How to mirror a git repo with large files in its commit history
For when Github's 100MB file size restriction bumps up against previously-committed files
I was tasked at work recently with mirroring a client’s codebase to our internal Github organization. Unfortunately, the initial clone of the repo from the customer’s git server took a long time - a suspiciously long time. I’ve developed a feel for cloning times after working with repos containing all manner of web applications, so right away the time it took to pull down the client’s codebase felt “wrong”. I immediately suspected that I’d run into issues pushing it up to Github.
Sure enough, when I attempted to push the master branch up to our repo, the process eventually errored out with a message like this:
remote: error: GH001: Large files detected. You may want to try Git Large File Storage - https://git-lfs.github.com.
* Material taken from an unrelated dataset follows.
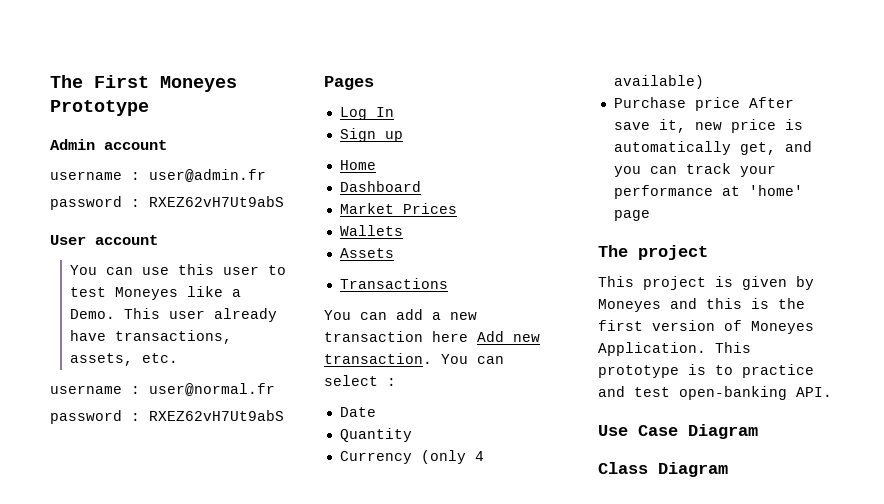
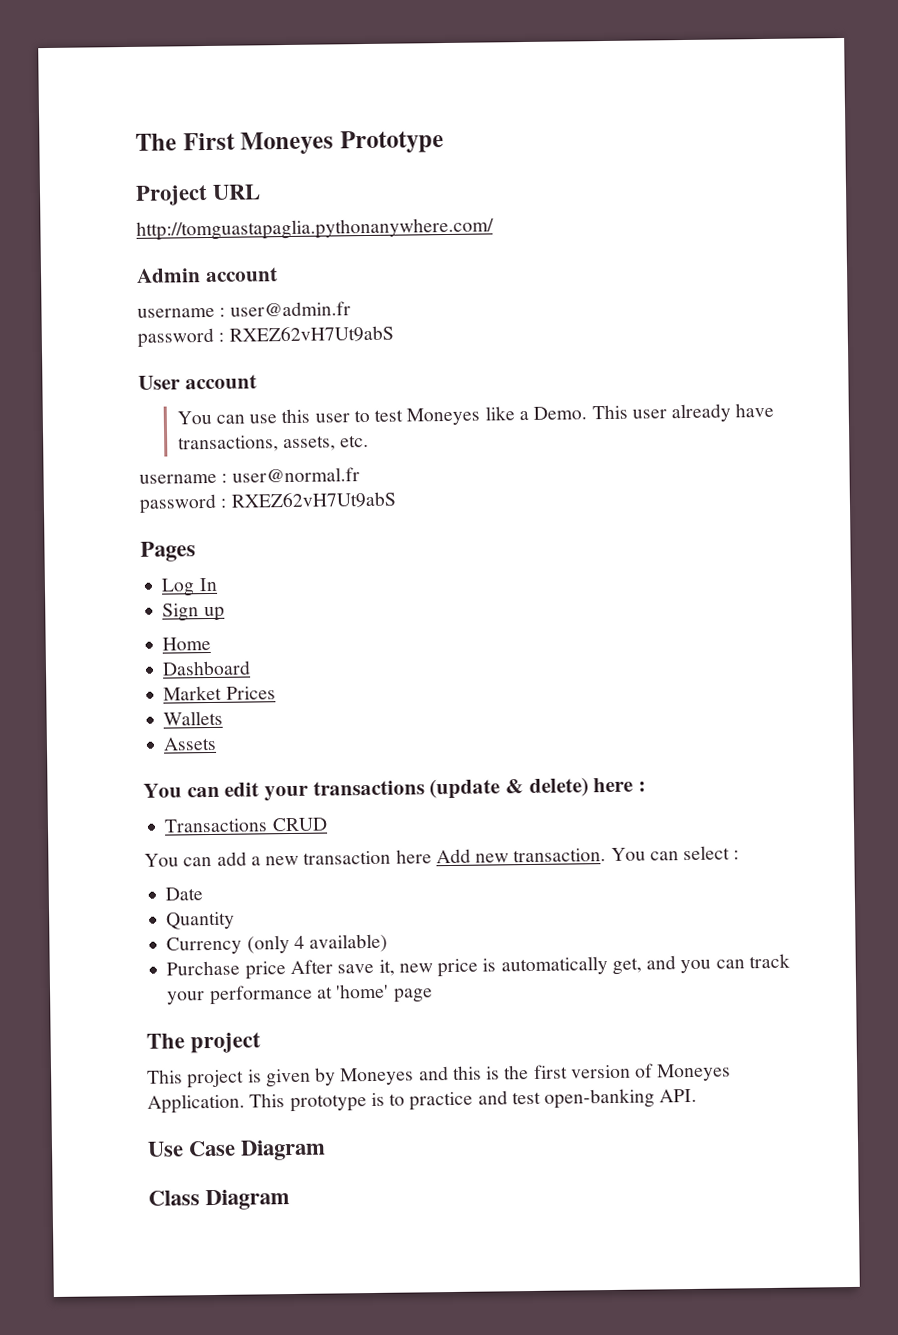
(149, 108) none -> [135,184,262,206] [136,217,494,241] // Project URL // http://tomguastapaglia.pythonanywhere.com/
(394, 253) none -> [143,777,647,802] // You can edit your transactions (update & delete) here :
(448, 283) none -> [271,817,328,832] CRUD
remote: error: Trace: e3688f9d27edc7d94098eca76412391d
remote: error: See http://git.io/iEPt8g for more information.
remote: error: File static/images.zip is 436.46 MB; this exceeds GitHub's file size limit of 100.00 MB
remote: error: File source-code/static/images.zip is 436.43 MB; this exceeds GitHub's file size limit of 100.00 MB
! [remote rejected] master -> master (pre-receive hook declined)
error: failed to push some refs to 'https://[email protected]/ourcompany/project-name.git'
What’s this? A 436MB ZIP file? No wonder it felt slow!
Upon further investigation, I identified a second instance of this file in another commit! Together, these two files added up to over 800MB of data that needed to get pulled down any time the repo was cloned, despite the fact that they existed only in the repo’s commit history (neither of these files existed in HEAD when it finished cloning - both were removed within a week of their introduction).
Removing these files from the commit history turned into a three-step process:
1. Remove the files with
$> git filter-branch -f --index-filter "git rm --cached --ignore-unmatch static/images.zip" -- --all
$> git filter-branch -f --index-filter "git rm --cached --ignore-unmatch source-code/static/images.zip" -- --all
The static/images.zip and source-code/static/images.zip paths were pulled from the commits where these files were introduced. This command completely removes these files from their respective commits, as though they never existed in the first place.
2. Remove the original commit IDs:
$> rm -rf .git/refs/original/
3. Recalculate commit IDs and clean up the repo:
$> git reflog expire --expire=now --all
$> git gc --prune=now --aggressive
When all was said and done, the repo dropped from almost 1GB to a paltry 50MB. And of course, without any files larger than 100MB in its commit history, the repo pushed up to Github just fine.
Unfortunately, this is not a true mirror!
Try as I might, I could not identify a way to remove the ZIP files while preserving the existing commit IDs. As such, the last step in this process was to reach out to the client with a proposal that included us force-pushing over their master branch with our pruned version. It’s a bit of an extreme solution, but due to the way Git works, there wasn’t any other way.
For a bit of closure, the client understood why this was necessary and allowed us to update their repo. We were able to proceed with maintenance work and periodically push to their remote server to keep the repos synced.